I can't speak for artist, and although I can't speak for
developers either, what I've seen in the software world is that many
software authors care about license. I *do* care about the license I
choose for my software, and I think that any developer whose software
may be interesting to other developers and not only to end users do
care too about licensing. Please notice that I'm not saying they care
about the legalese, but about the license. They probably hire a
lawyer to make sure the license is enforceable.
> A simple software license (and as such understandable) may end (I
> hope) the discussion between "Free" and "Open" movements. The
> license can even be modular to provide with flexibility (like the
> Creative Commons license), but it's only a license and should be
> treated as such. The personal motivations,
> philosophy/ideology/religion, etc are subjective and as such
> shouldn't be "permated" (don't know if that's the word) into an
> objective legal contract.
I'm with you in that maybe a modular license would be perfect, as
long as the modules are few and more or less orthogonal, so they can
be defended in court if the need arises. But I'm not with you in that
a simpler and more understandable license would help. You don't have
to fully understand the license. I don't have to understand it,
either. A judge must understand it. Obviously, the better you and me
understand the license, the better choice we will be making, but
that's a matter of re-reading the license, consult lawyers, taking
advice, etc. Myself, I wouldn't rely on a license I can understand at
first reading XD
> The problem with subjective clauses is that it makes the license
> (and the combination of other licenses) more complex... and that is
> counter-productive (license's incompatibility). Software licenses
> has enough oddities to deal with because of it's nature (a plain
> "pixel matrix" is easier to understand... it can be explained to
> anyone without using technical terms) and adding such subjective
> clauses and discussion is IMO self-defeating.
You're probably right, I don't know. I think that the entire
GPLv3 issue is very important, and I don't like a license with an
agenda, but I must confess that I haven't read the GPLv3 latest draft
enought times to fully understand it or its consequences. In fact,
I've relicensed my software to GPLv2-only until I fully understand
the new license. I've considered relicensing to CC, but when I tried
I didn't find any subset of rights that achieve what I wanted, and
GPLv2 fulfilled my needs.
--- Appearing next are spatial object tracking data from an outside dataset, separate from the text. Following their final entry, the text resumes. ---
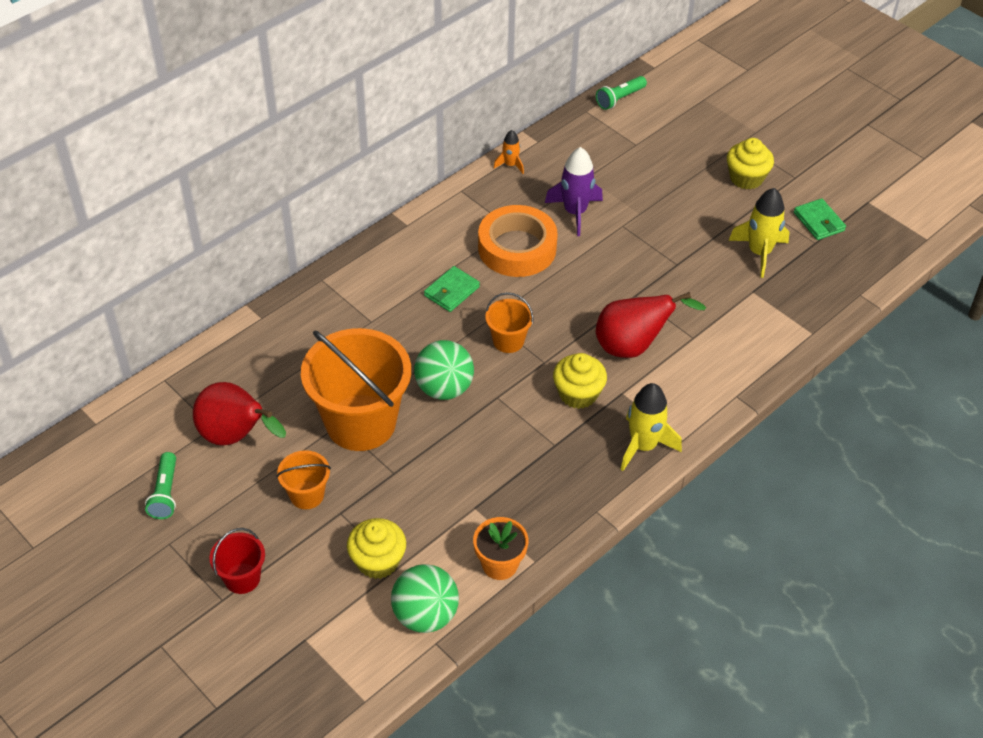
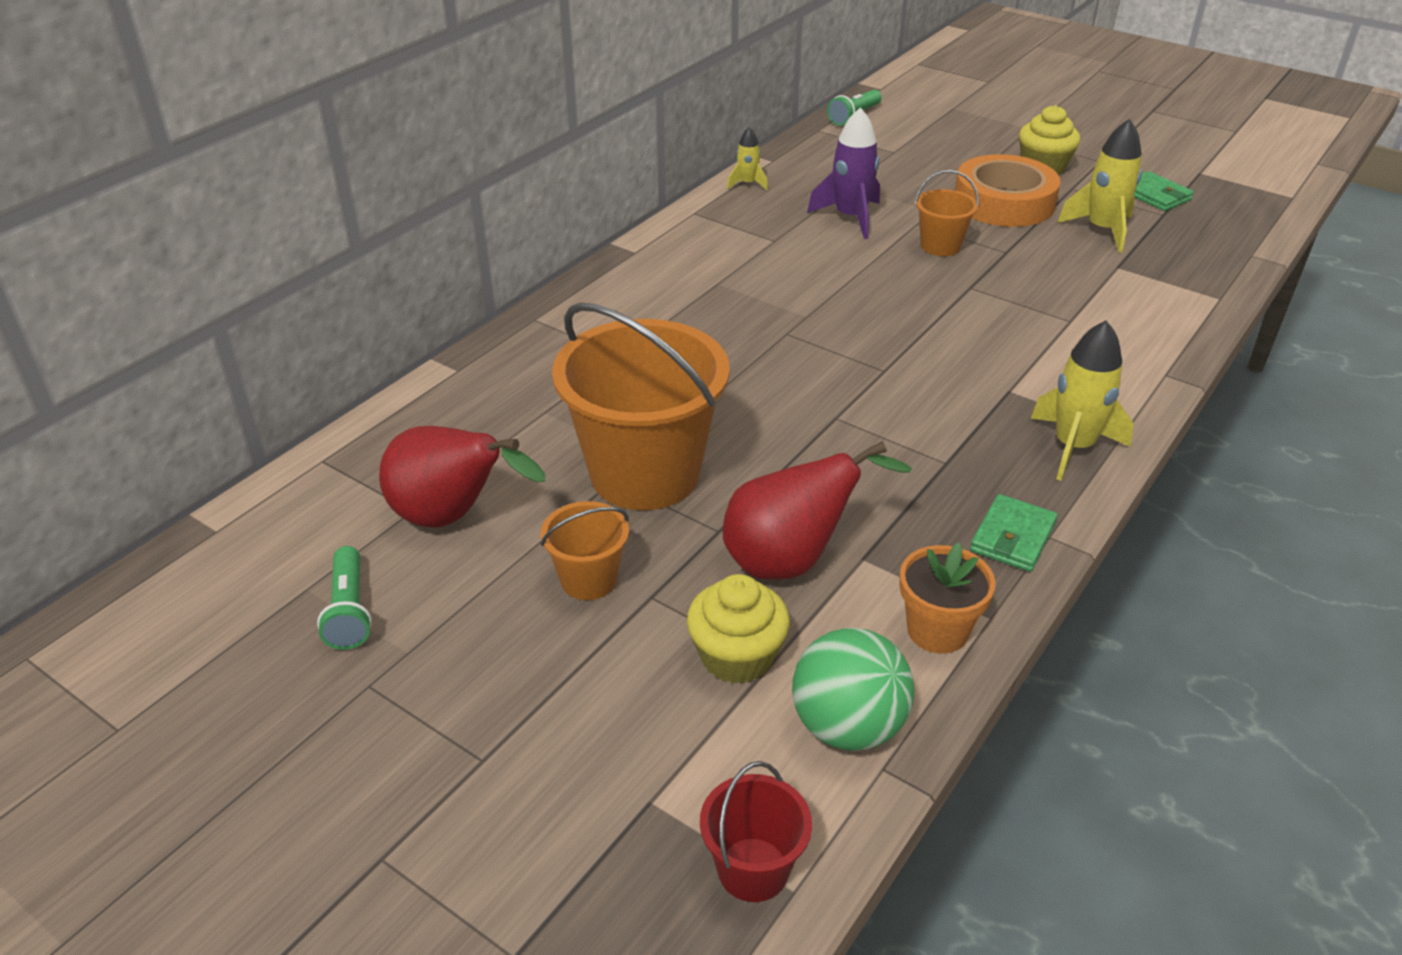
camera: 10 degrees left, 10 degrees down
red bucket [210,528,265,594] -> red bucket moved to [700,761,812,902]
green ball [414,340,474,400] -> none
green wallet [424,266,480,312] -> green wallet moved to [970,494,1057,572]
orange tape [478,205,558,277] -> orange tape moved to [955,154,1061,227]
orange bucket [485,292,534,353] -> orange bucket moved to [915,170,979,256]
orange rocket [494,130,524,174] -> yellow rocket [727,127,768,190]
yellow cupcake [553,353,607,409] -> none
red pear [595,292,706,358] -> red pear moved to [723,441,912,580]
Moreover, I understand GPLv2 (or at least,
I think I understand enough of it to have made the more sensible
decision for my software) and its consequences, while I'm not sure
about the consequences of adopting a CC license. Maybe in the
future...
BTW, if you want feel free to write me privately if you want to
continue speaking about this issue and you find more comfy to do it
in Spanish ;)
Raúl Núñez de Arenas Coronado
--
Linux Registered User 88736 | http://www.dervishd.net
It's my PC and I'll cry if I want to... RAmen!